Could you update the material by replacing every "Крісло" with "Стілець" and leaving all other text unchanged? Omit the pictures from your answer.
=== PROVIDED MATERIAL ===
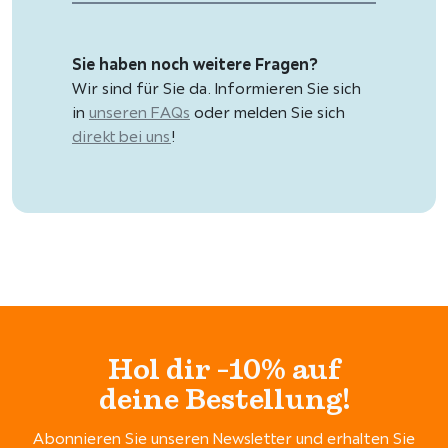
Sie haben noch weitere Fragen?
Wir sind für Sie da. Informieren Sie sich
in
unseren FAQs
oder melden Sie sich
direkt bei uns
!
Hol dir -10% auf
deine Bestellung!
Abonnieren Sie unseren Newsletter und erhalten Sie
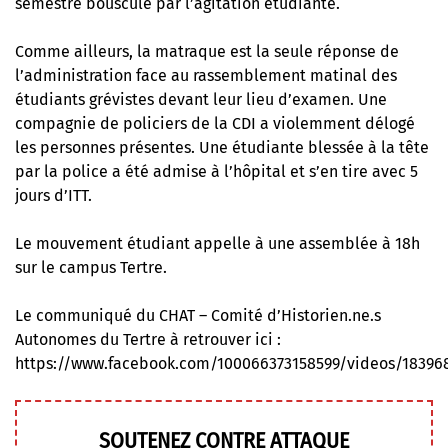
semestre bousculé par l’agitation étudiante.
Comme ailleurs, la matraque est la seule réponse de
l’administration face au rassemblement matinal des
étudiants grévistes devant leur lieu d’examen. Une
compagnie de policiers de la CDI a violemment délogé
les personnes présentes. Une étudiante blessée à la tête
par la police a été admise à l’hôpital et s’en tire avec 5
jours d’ITT.
Le mouvement étudiant appelle à une assemblée à 18h
sur le campus Tertre.
Le communiqué du
CHAT – Comité d’Historien.ne.s
Autonomes du Tertre
à retrouver ici :
https://www.facebook.com/100066373158599/videos/18396
SOUTENEZ CONTRE ATTAQUE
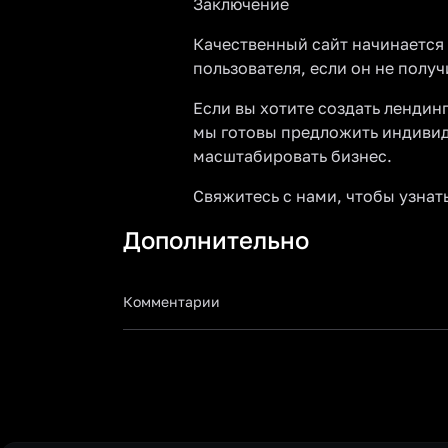
Заключение
Качественный сайт начинается 
пользователя, если он не пол
Если вы хотите создать лендин
мы готовы предложить индивид
масштабировать бизнес.
Свяжитесь с нами, чтобы узнат
Дополнительно
Комментарии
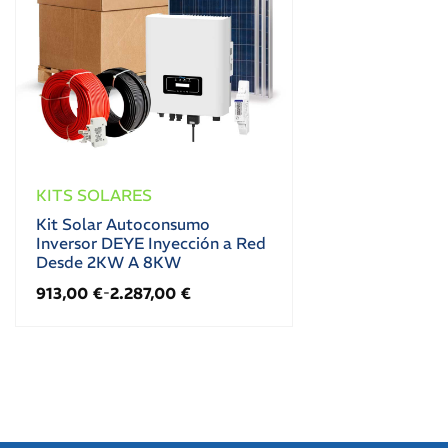
KITS SOLARES
Kit Solar Autoconsumo
Inversor DEYE Inyección a Red
Desde 2KW A 8KW
913,00
€
2.287,00
€
-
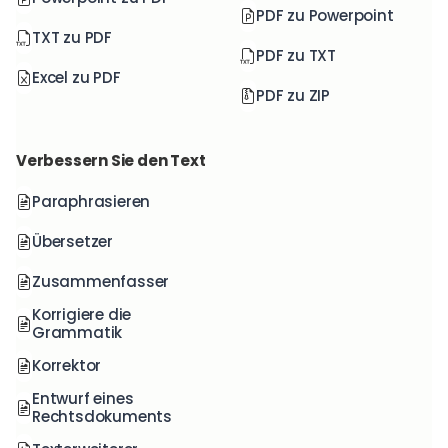
PDF zu Powerpoint
TXT zu PDF
PDF zu TXT
Excel zu PDF
PDF zu ZIP
Verbessern Sie den Text
Paraphrasieren
Übersetzer
Zusammenfasser
Korrigiere die
Grammatik
Korrektor
Entwurf eines
Rechtsdokuments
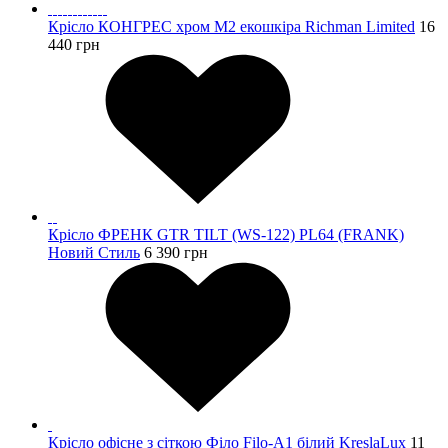
Крісло КОНГРЕС хром М2 екошкіра Richman Limited
16
440
грн
Крісло ФРЕНК GTR TILT (WS-122) PL64 (FRANK)
Новий Стиль
6 390
грн
Крісло офісне з сіткою Філо Filo-А1 білий KreslaLux
11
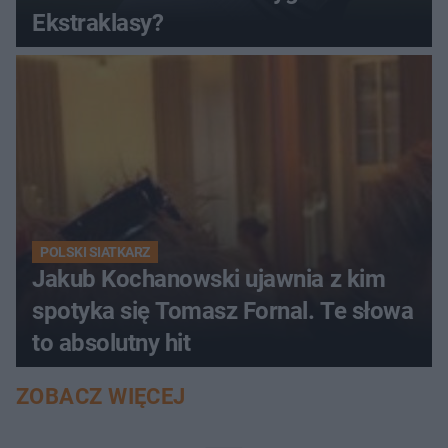
Ekstraklasy?
POLSKI SIATKARZ
Jakub Kochanowski ujawnia z kim
spotyka się Tomasz Fornal. Te słowa
to absolutny hit
ZOBACZ WIĘCEJ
===
SOLUTION TO THIS PROBLEM.
Sie haben noch weitere Fragen?
Wir sind für Sie da. Informieren Sie sich
in
unseren FAQs
oder melden Sie sich
direkt bei uns
!
Hol dir -10% auf
deine Bestellung!
Abonnieren Sie unseren Newsletter und erhalten Sie
semestre bousculé par l’agitation étudiante.
Comme ailleurs, la matraque est la seule réponse de
l’administration face au rassemblement matinal des
étudiants grévistes devant leur lieu d’examen. Une
compagnie de policiers de la CDI a violemment délogé
les personnes présentes. Une étudiante blessée à la tête
par la police a été admise à l’hôpital et s’en tire avec 5
jours d’ITT.
Le mouvement étudiant appelle à une assemblée à 18h
sur le campus Tertre.
Le communiqué du
CHAT – Comité d’Historien.ne.s
Autonomes du Tertre
à retrouver ici :
https://www.facebook.com/100066373158599/videos/18396
SOUTENEZ CONTRE ATTAQUE
Заключение
Качественный сайт начинается 
пользователя, если он не пол
Если вы хотите создать лендин
мы готовы предложить индивид
масштабировать бизнес.
Свяжитесь с нами, чтобы узнат
Дополнительно
Комментарии
KITS SOLARES
Kit Solar Autoconsumo
Inversor DEYE Inyección a Red
Desde 2KW A 8KW
913,00
€
2.287,00
€
-
PDF zu Powerpoint
TXT zu PDF
PDF zu TXT
Excel zu PDF
PDF zu ZIP
Verbessern Sie den Text
Paraphrasieren
Übersetzer
Zusammenfasser
Korrigiere die
Grammatik
Korrektor
Entwurf eines
Rechtsdokuments
Стілець КОНГРЕС хром М2 екошкіра Richman Limited
16
440
грн
Стілець ФРЕНК GTR TILT (WS-122) PL64 (FRANK)
Новий Стиль
6 390
грн
Стілець офісне з сіткою Філо Filo-А1 білий KreslaLux
11
Ekstraklasy?
POLSKI SIATKARZ
Jakub Kochanowski ujawnia z kim
spotyka się Tomasz Fornal. Te słowa
to absolutny hit
ZOBACZ WIĘCEJ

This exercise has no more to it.